→ **The task**
Write out every line of the records below as a numbered list, omitting any blank lines.

%%

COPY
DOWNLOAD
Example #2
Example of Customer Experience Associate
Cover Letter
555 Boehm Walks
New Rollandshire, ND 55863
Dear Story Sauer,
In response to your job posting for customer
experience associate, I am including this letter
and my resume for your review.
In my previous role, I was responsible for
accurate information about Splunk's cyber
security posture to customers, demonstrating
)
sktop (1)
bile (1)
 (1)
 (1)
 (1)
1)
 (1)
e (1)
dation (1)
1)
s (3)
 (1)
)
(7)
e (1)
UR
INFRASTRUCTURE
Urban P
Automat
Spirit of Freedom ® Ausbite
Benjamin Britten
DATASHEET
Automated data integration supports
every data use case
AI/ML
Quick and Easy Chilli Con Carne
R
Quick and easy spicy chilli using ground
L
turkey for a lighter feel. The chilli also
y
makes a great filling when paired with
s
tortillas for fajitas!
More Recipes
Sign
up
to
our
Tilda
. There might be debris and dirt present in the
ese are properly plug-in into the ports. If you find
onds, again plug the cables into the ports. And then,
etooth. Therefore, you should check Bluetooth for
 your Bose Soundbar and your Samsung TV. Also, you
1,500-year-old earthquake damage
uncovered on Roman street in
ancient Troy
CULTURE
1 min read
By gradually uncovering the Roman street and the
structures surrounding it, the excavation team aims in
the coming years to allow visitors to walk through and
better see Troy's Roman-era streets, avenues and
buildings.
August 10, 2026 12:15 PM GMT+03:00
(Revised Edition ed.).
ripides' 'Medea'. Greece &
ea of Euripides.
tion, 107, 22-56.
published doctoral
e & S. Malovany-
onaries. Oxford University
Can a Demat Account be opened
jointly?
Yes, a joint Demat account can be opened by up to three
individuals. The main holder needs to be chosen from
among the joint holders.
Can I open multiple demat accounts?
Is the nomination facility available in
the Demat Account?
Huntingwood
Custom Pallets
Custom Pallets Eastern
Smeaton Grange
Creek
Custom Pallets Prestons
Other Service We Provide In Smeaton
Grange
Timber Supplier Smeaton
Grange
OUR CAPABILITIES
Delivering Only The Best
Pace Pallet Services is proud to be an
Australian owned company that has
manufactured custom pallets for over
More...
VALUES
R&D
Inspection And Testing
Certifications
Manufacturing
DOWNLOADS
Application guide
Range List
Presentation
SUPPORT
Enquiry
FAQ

%%

→ **Output of the task**
1. COPY
2. DOWNLOAD
3. Example #2
4. Example of Customer Experience Associate
5. Cover Letter
6. 555 Boehm Walks
7. New Rollandshire, ND 55863
8. Dear Story Sauer,
9. In response to your job posting for customer
10. experience associate, I am including this letter
11. and my resume for your review.
12. In my previous role, I was responsible for
13. accurate information about Splunk's cyber
14. security posture to customers, demonstrating
15. )
16. sktop (1)
17. bile (1)
18.  (1)
19.  (1)
20.  (1)
21. 1)
22.  (1)
23. e (1)
24. dation (1)
25. 1)
26. s (3)
27.  (1)
28. )
29. (7)
30. e (1)
31. UR
32. INFRASTRUCTURE
33. Urban P
34. Automat
35. Spirit of Freedom ® Ausbite
36. Benjamin Britten
37. DATASHEET
38. Automated data integration supports
39. every data use case
40. AI/ML
41. Quick and Easy Chilli Con Carne
42. R
43. Quick and easy spicy chilli using ground
44. L
45. turkey for a lighter feel. The chilli also
46. y
47. makes a great filling when paired with
48. s
49. tortillas for fajitas!
50. More Recipes
51. Sign
52. up
53. to
54. our
55. Tilda
56. . There might be debris and dirt present in the
57. ese are properly plug-in into the ports. If you find
58. onds, again plug the cables into the ports. And then,
59. etooth. Therefore, you should check Bluetooth for
60.  your Bose Soundbar and your Samsung TV. Also, you
61. 1,500-year-old earthquake damage
62. uncovered on Roman street in
63. ancient Troy
64. CULTURE
65. 1 min read
66. By gradually uncovering the Roman street and the
67. structures surrounding it, the excavation team aims in
68. the coming years to allow visitors to walk through and
69. better see Troy's Roman-era streets, avenues and
70. buildings.
71. August 10, 2026 12:15 PM GMT+03:00
72. (Revised Edition ed.).
73. ripides' 'Medea'. Greece &
74. ea of Euripides.
75. tion, 107, 22-56.
76. published doctoral
77. e & S. Malovany-
78. onaries. Oxford University
79. Can a Demat Account be opened
80. jointly?
81. Yes, a joint Demat account can be opened by up to three
82. individuals. The main holder needs to be chosen from
83. among the joint holders.
84. Can I open multiple demat accounts?
85. Is the nomination facility available in
86. the Demat Account?
87. Huntingwood
88. Custom Pallets
89. Custom Pallets Eastern
90. Smeaton Grange
91. Creek
92. Custom Pallets Prestons
93. Other Service We Provide In Smeaton
94. Grange
95. Timber Supplier Smeaton
96. Grange
97. OUR CAPABILITIES
98. Delivering Only The Best
99. Pace Pallet Services is proud to be an
100. Australian owned company that has
101. manufactured custom pallets for over
102. More...
103. VALUES
104. R&D
105. Inspection And Testing
106. Certifications
107. Manufacturing
108. DOWNLOADS
109. Application guide
110. Range List
111. Presentation
112. SUPPORT
113. Enquiry
114. FAQ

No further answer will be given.